→ Requirement 1:
Answer these questions from the text on the reduction of tetrathionate, marking each answer (a), (b) or (c):
(a) How many electrons does the tetrathionate anion gain?
(b) What oxidation number do the two sulfur atoms bonded to each other have?
(c) What oxidation number do the two sulfur atoms that are each bonded to 3 oxygen atoms have?
→ Requirement 2: List every distinct oxidation number that the text on the reduction of tetrathionate assigns to an atom.

Question #06e3e

1 Answer
Apr 14, 2015

The tetrathionate anion, #S_4O_6^(2-)#, will gain 2 electrons and will be reduced to the thisulfate anion, #S_2O_3^(2-)#.

Here's how that happens. If you assign oxidation numbers to each atom that takes part in the reaction, you'll get

#stackrel(color(blue)(+2.5))(S_4)# #stackrel(color(blue)(-2))(O_6^(-2)) ->2stackrel(color(blue)(+2))(S_2)# #stackrel(color(blue)(-2))(O_3^(-2))#

Notice that sulfur has a fractional oxidation number of +2.5. What that means is that not all the sulfur atoms present in the tetrathionate molecule have the same oxidation number.

In fact, +2.5 is the average of those oxidation numbers. Here's why that is

http://en.wikipedia.org/wiki/Tetrathionate

The two sulfur atoms that are bonded to each other have an oxidation number of zero. At the same time, the two sulfur atoms that are each bonded to 3 oxygen atoms will have an oxidation number of +5.

The average oxidation number of the sulfur atoms in the tetrathionate molecule will thus be

#"ON" = (0 + 0 + 5 + 5)/4 = +2.5#

So, on the reactants' side you have 4 sulfur atoms, #S_4#, each with an average oxidation number of +2.5. On the reactants' side, you have 4 sulfur atoms, #2 * S_2#, each with an average oxidation number of +2.

You go from a total of +10 to a total of +8 by losing two electrons

#stackrel(color(blue)(+2.5))(S_4) + 2e^(-) -> 2stackrel(color(blue)(+2))(S_2)#

The net charge is equal on both sides.

#-2 + 2e^(-) = 2 * (-2)#, or
#-4 = -4#

→ Stored data:
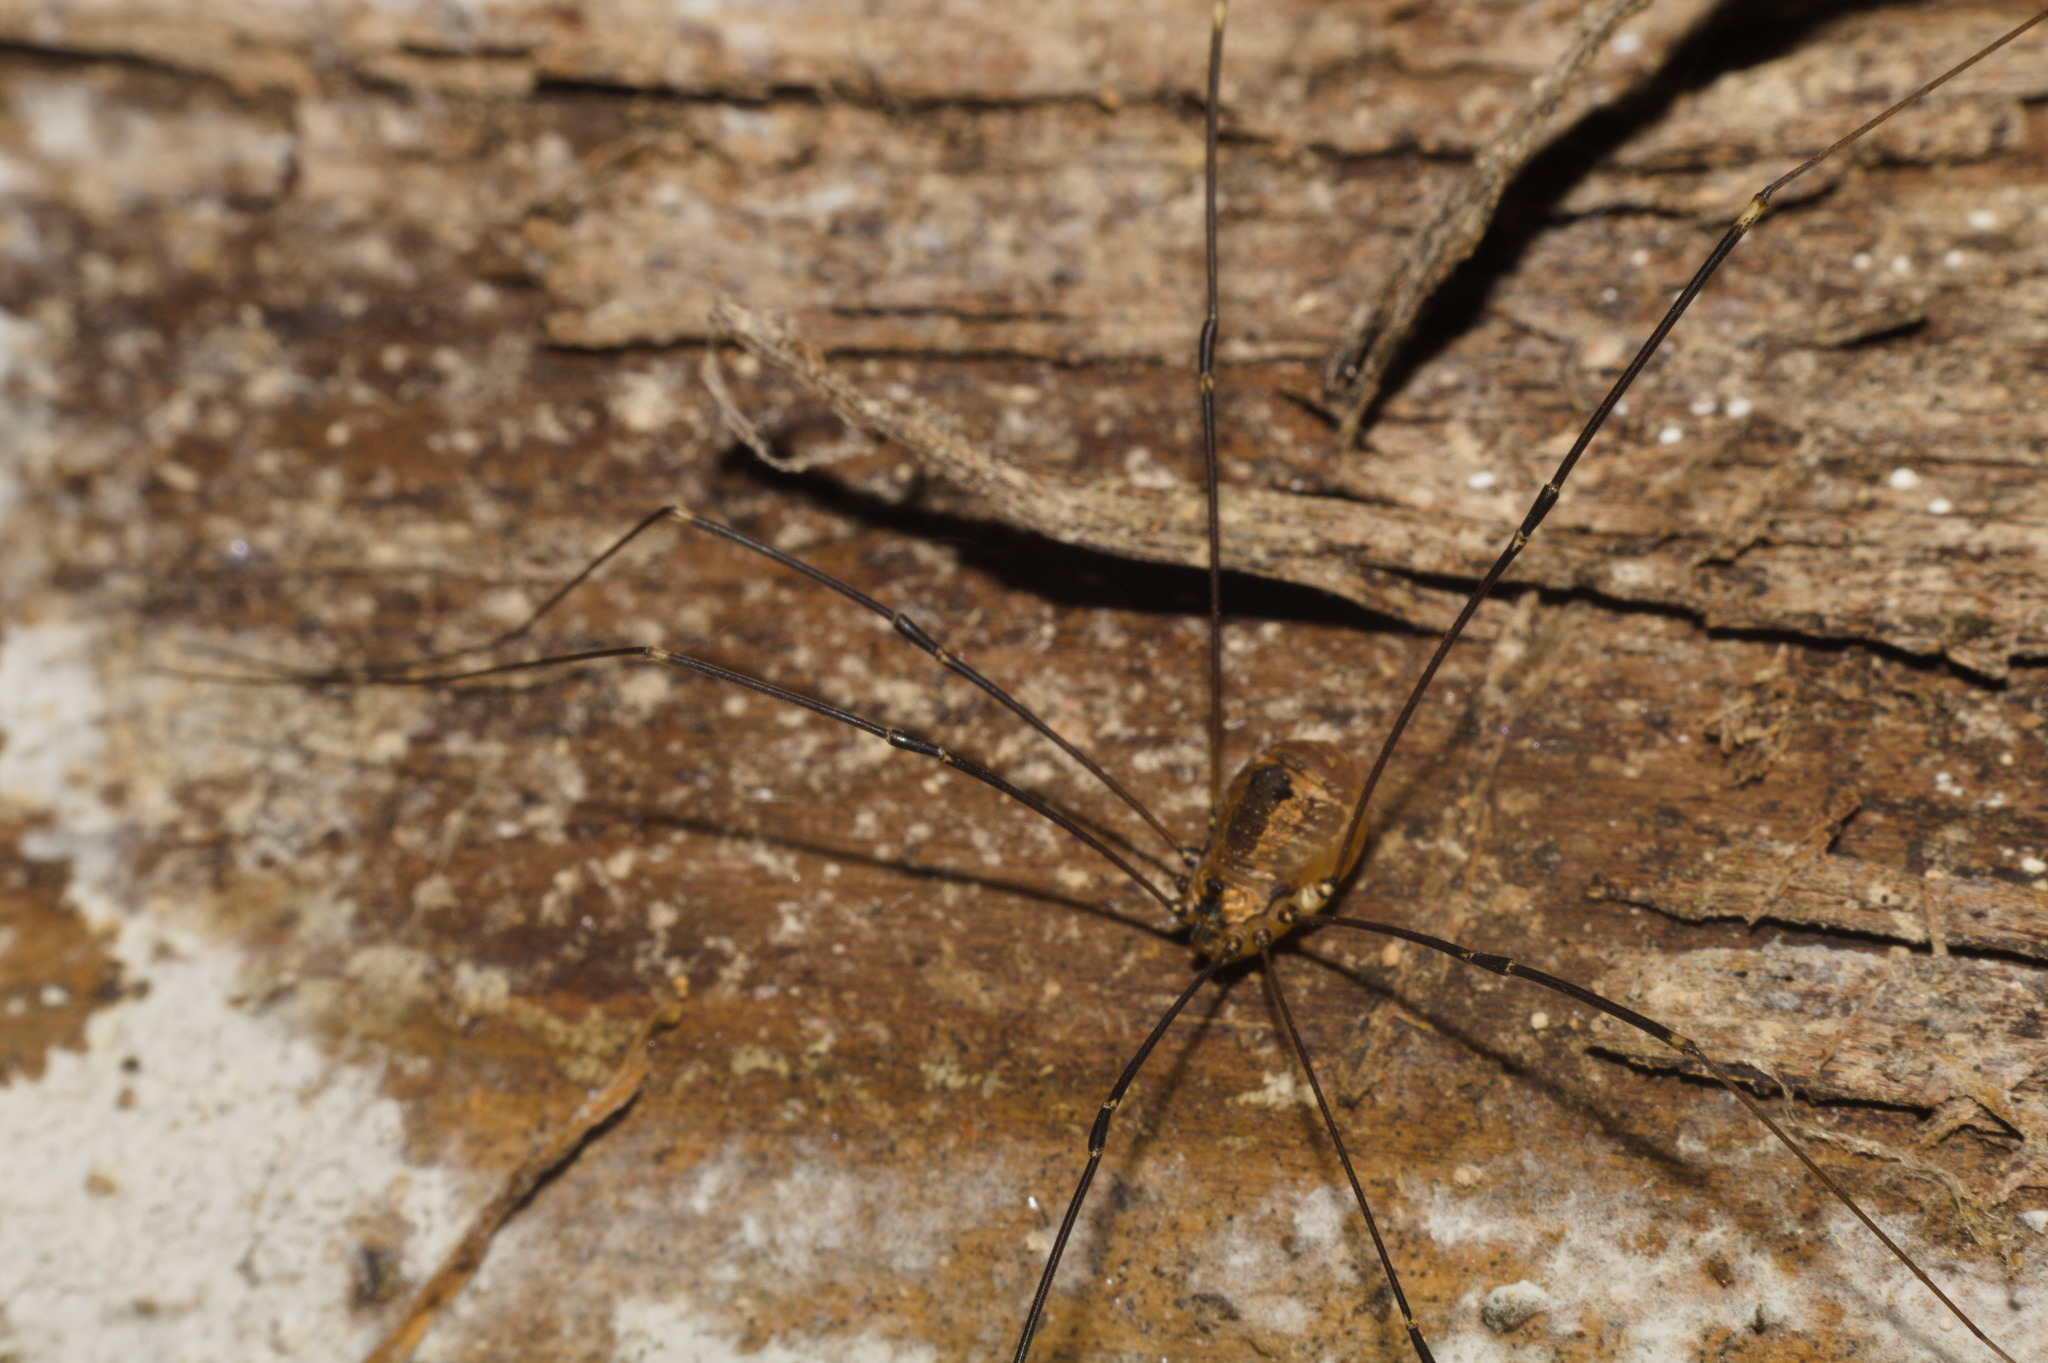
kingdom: Animalia
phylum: Arthropoda
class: Arachnida
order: Opiliones
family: Sclerosomatidae
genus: Leiobunum
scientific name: Leiobunum rotundum
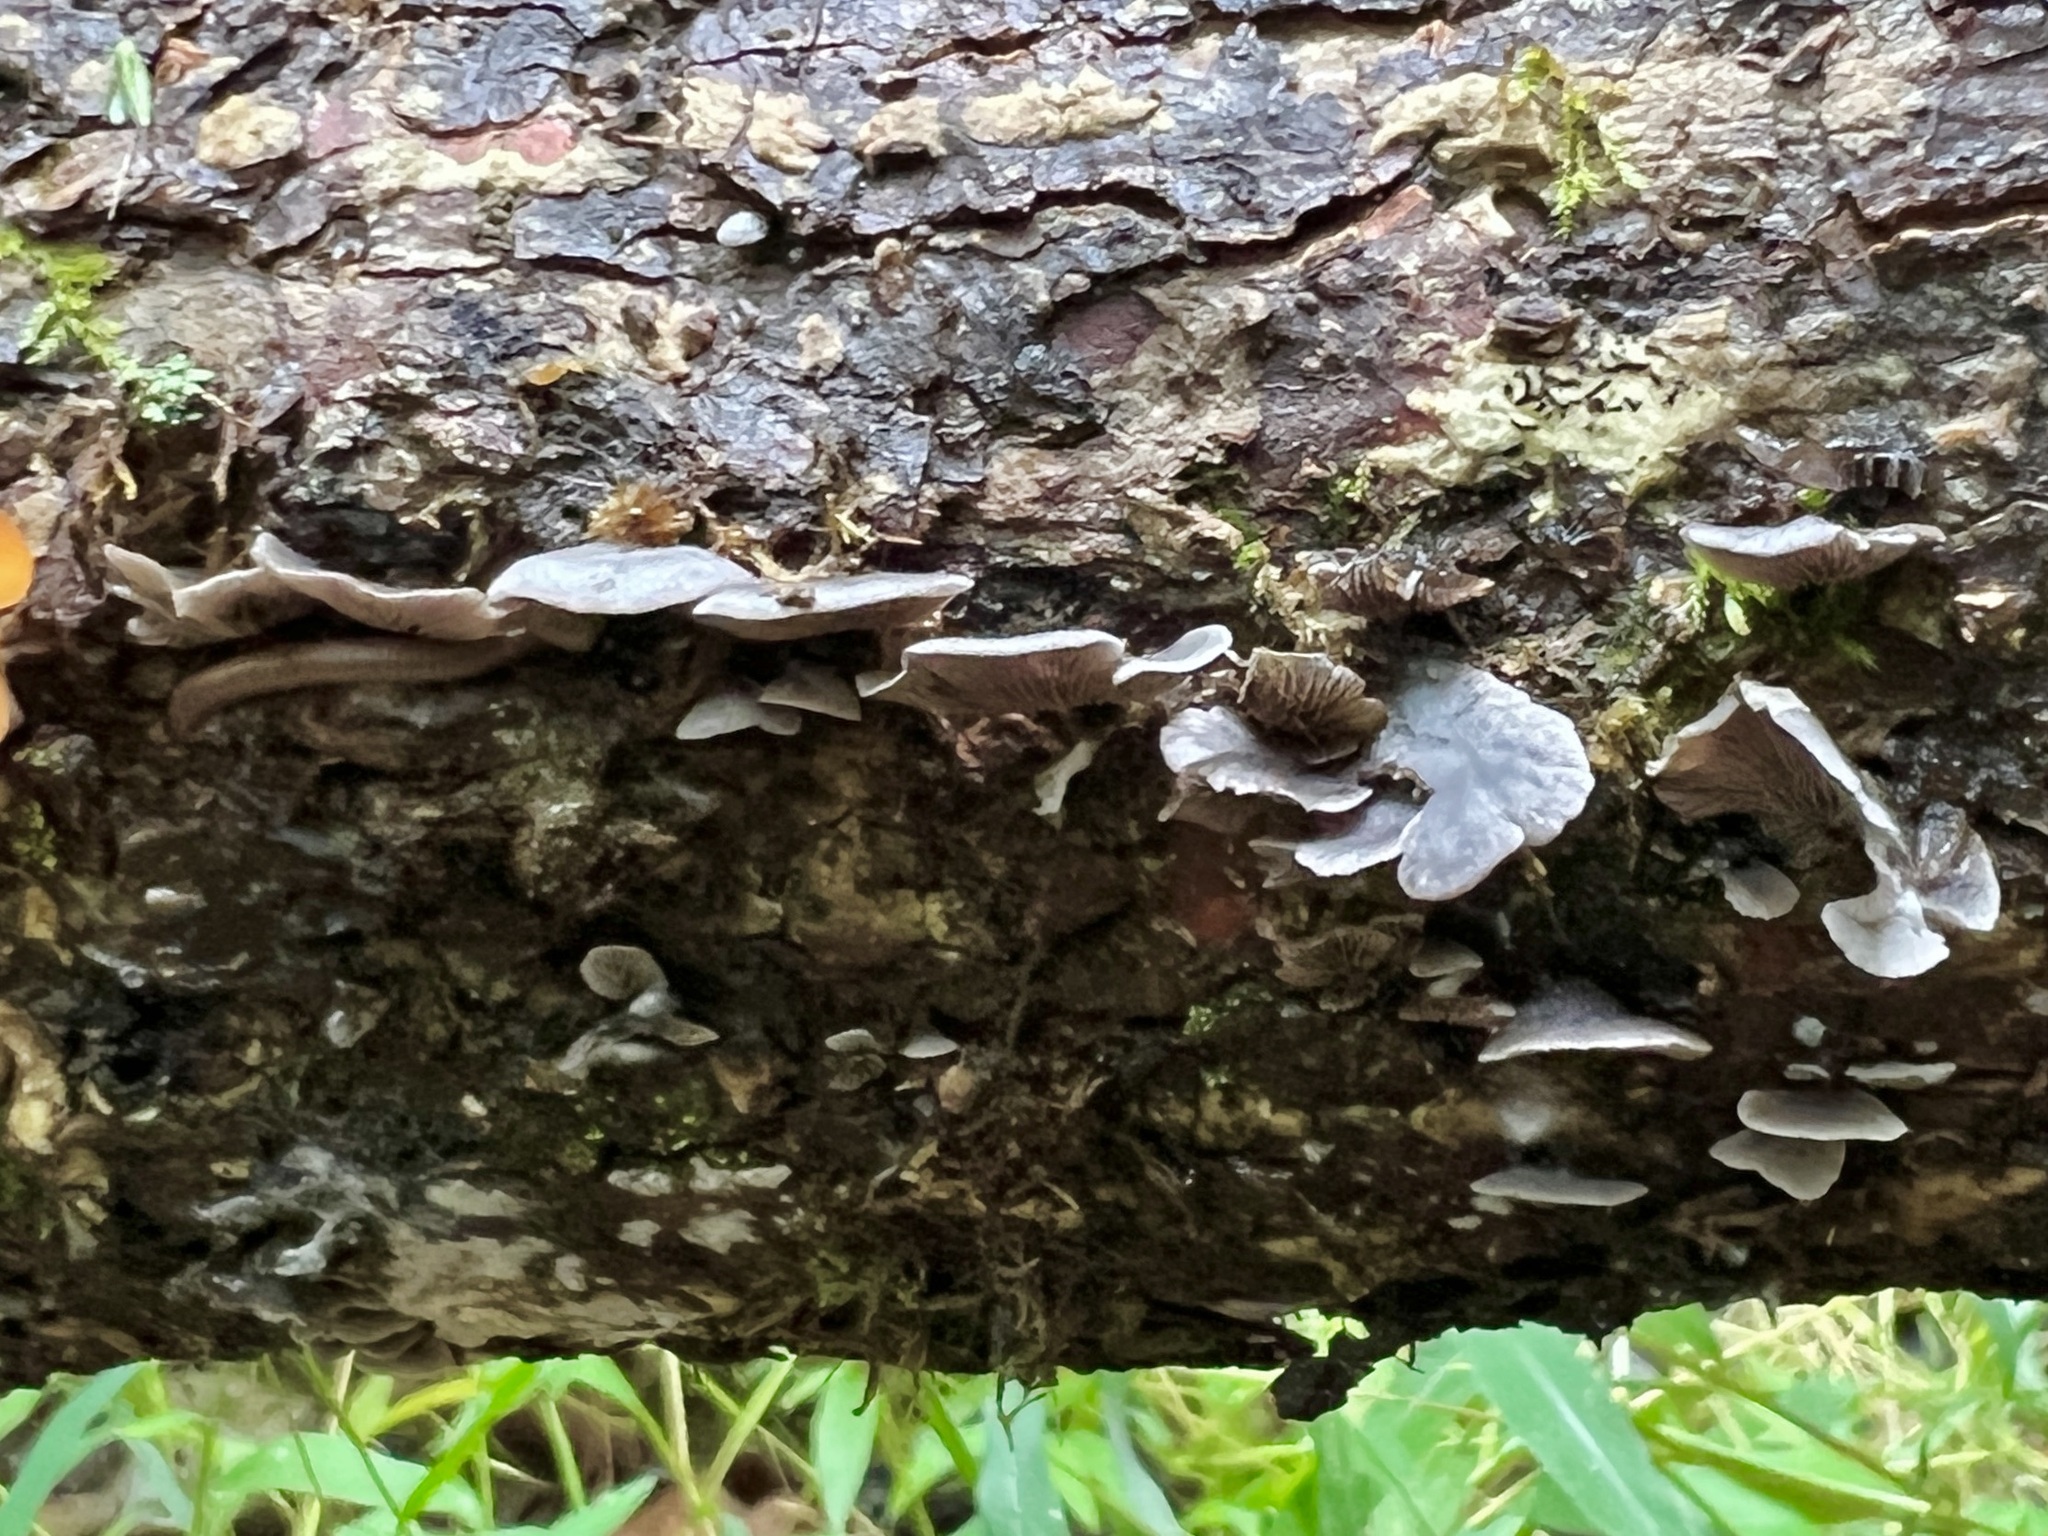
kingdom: Fungi
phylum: Basidiomycota
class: Agaricomycetes
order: Agaricales
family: Pleurotaceae
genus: Resupinatus
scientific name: Resupinatus applicatus
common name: Smoked oysterling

→ Written response 1:
(a) 2 electrons
(b) Zero
(c) +5

→ Written response 2:
- +2.5
- -2
- +2
- 0
- +5